Your goal
Please gather every line in the records below that contains the word "series" and copy each one out.

Entries provided
########
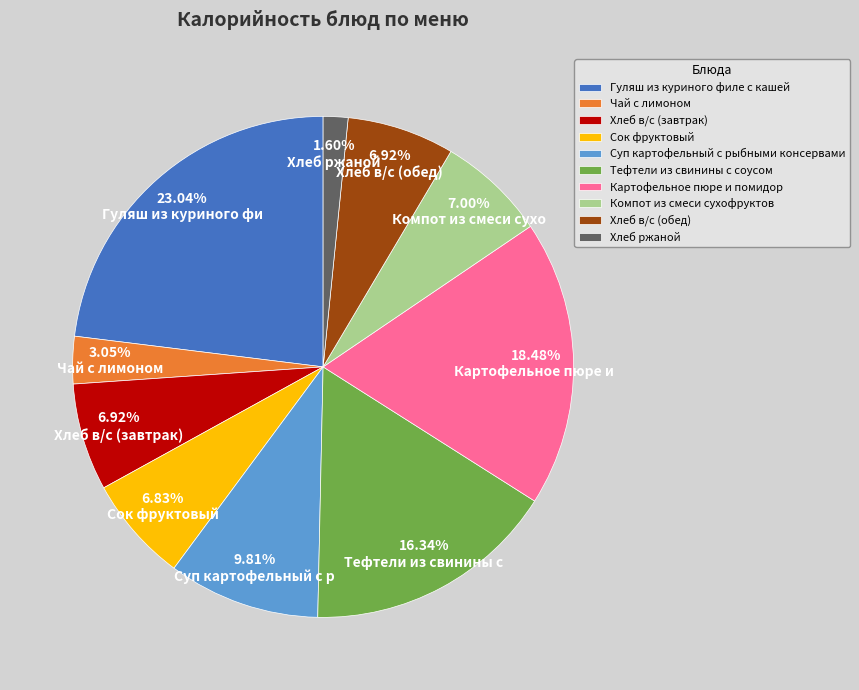

To the nearest percent, what percentage of the pie is Хлеб в/с (завтрак)?

7%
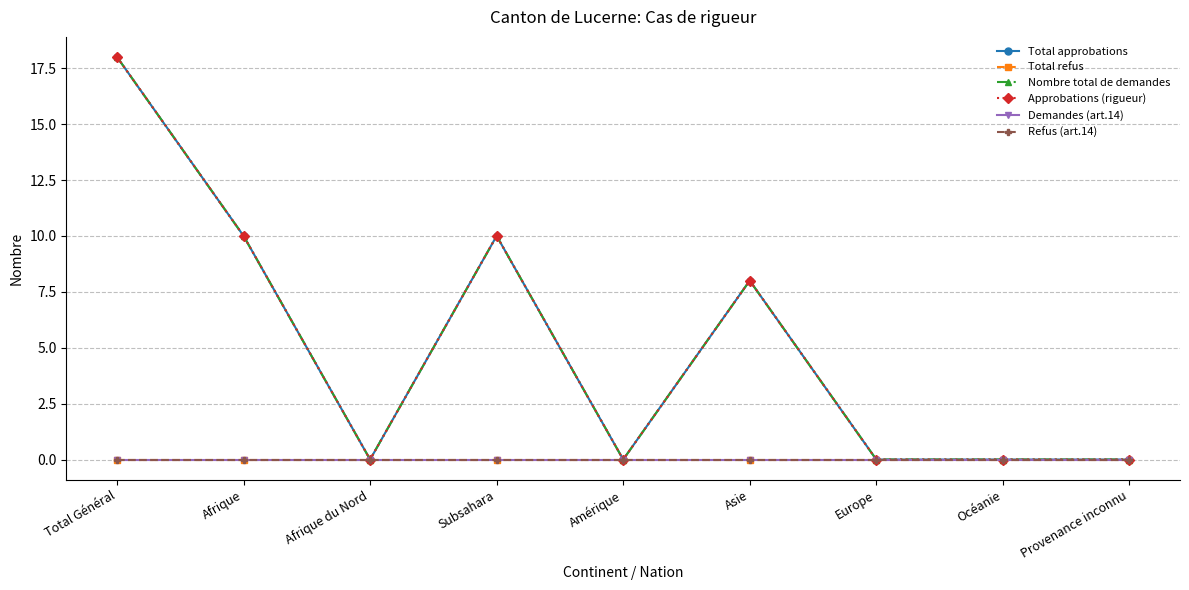

What is the total value across all series at Subsahara?

30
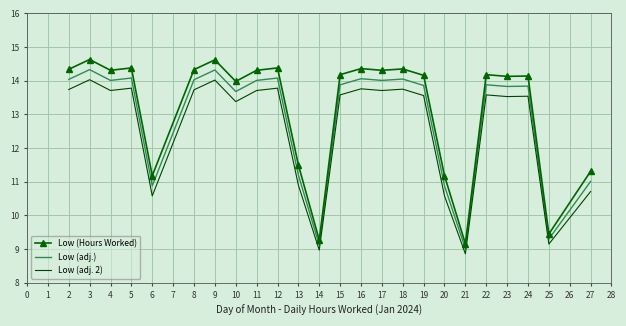

At which label does Low (Hours Worked) reach its minimum?

21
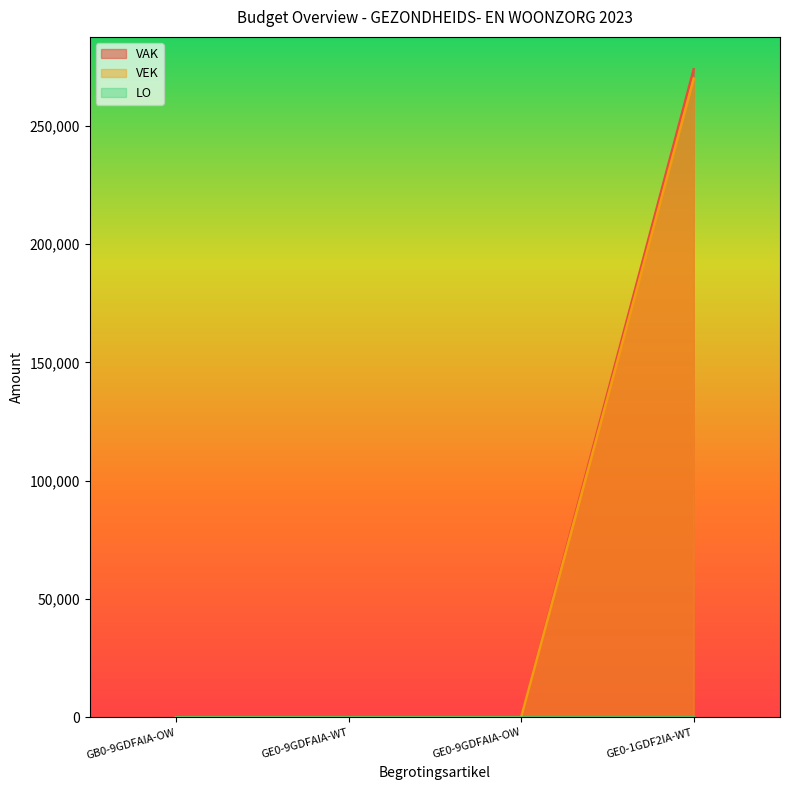

Reading left to right, extract all data points from this chart.

VAK: GB0-9GDFAIA-OW=0	GE0-9GDFAIA-WT=0	GE0-9GDFAIA-OW=0	GE0-1GDF2IA-WT=273843
VEK: GB0-9GDFAIA-OW=0	GE0-9GDFAIA-WT=0	GE0-9GDFAIA-OW=0	GE0-1GDF2IA-WT=269921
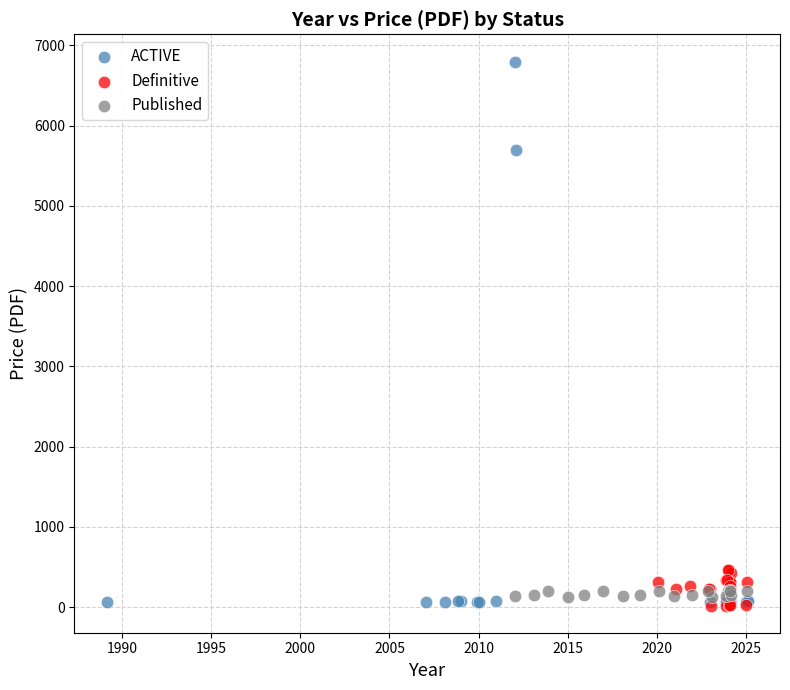

What are all the series names shown in the legend?

ACTIVE, Definitive, Published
########
Reply to the exercise
What is the total value across all series at Subsahara?
What are all the series names shown in the legend?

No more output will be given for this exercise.